We circle once again to the central question. Why? Why is the U.S. attacking Afghanistan? It doesn’t make any sense from so many rational, compassionate angles, so what can be the real reason? John Pilger says: Control. (Full Article)

<q>… The aim is to destroy the capacity of nations to challenge US dominance while allowing their regimes to maintain internal order. … Thus, people all over the world have been divided, ruled and “contained”, often violently … Also, stricken Afghanistan is an easy target, an ideal place for a “demonstration war” − a show of what America is prepared to do “where required”, as the US ambassador to the United Nations said recently. The racism is implicit. Who cares about Afghan peasants? … In the absence of alternative views, it is no surprise that people’s “reasonable reaction” is that “we must do something”. This leads to the quick conclusion that “we” must bomb “them”.</q>

<q>One of Bush and Blair’s oft-repeated lies is that “world opinion is with us”. No, it is not. Out of 30 countries surveyed by Gallup International, only in Israel and the United States does a majority of people agree that military attacks are preferable to pursuing justice non-violently through international law, however long it takes. That is the good news.</q>

It’s not just world-class journalists, college professors and liberals who are worried (disgusted?) by the reactions and actions of the U.S. government. Ordinary folks are getting increasingly worried about censorship in America. Wil Wheaton has a raw reaction to the situation (after the hyperbolic comment, he stray off-topic)
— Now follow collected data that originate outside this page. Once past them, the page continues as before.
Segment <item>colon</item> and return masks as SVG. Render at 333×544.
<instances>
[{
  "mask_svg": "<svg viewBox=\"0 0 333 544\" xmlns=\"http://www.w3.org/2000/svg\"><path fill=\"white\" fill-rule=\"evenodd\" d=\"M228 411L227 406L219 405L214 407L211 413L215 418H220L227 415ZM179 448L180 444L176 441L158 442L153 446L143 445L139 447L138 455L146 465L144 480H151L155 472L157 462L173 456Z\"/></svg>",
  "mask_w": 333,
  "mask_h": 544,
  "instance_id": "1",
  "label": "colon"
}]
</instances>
<q>I am profoundly shaken by what’s happening in our world now, and being labeled “against us” is really upsetting to me. It is just sheer idiocy to blindly follow anyone, in my opinion, and what I see happening now is just that. If you’re not a sheep following George and the Majority, you’re somehow complicit, and you think it’s a good thing that 6000 innocent people died on September 11. If you value your privacy, and don’t think it’s a good idea for the federal government to have the authority to walk into your house whenever they feel like it, you’re not patriotic. Well, I for one am absolutely sick of this shit. … Think of it this way: our politicians all privately agree that the War On Drugs is a complete and utter failure, and has done NOTHING to help addicts, or stop people from abusing drugs, yet they funnel BILLIONS of dollars into it each year, so they don’t appear “soft on drugs.” The same thing is going to happen with terrorism.</q>

On the economy side, the defense industry has already started reaping rewards from the War on Terrorism. Janes is reporting that Lockheed Martin has been awarded a $200 Billion contract to provide 3000 Joint Strike Fighters. Note that these jets are not being bought by the U.S. military. But at least our economy is getting the expected boost from the war.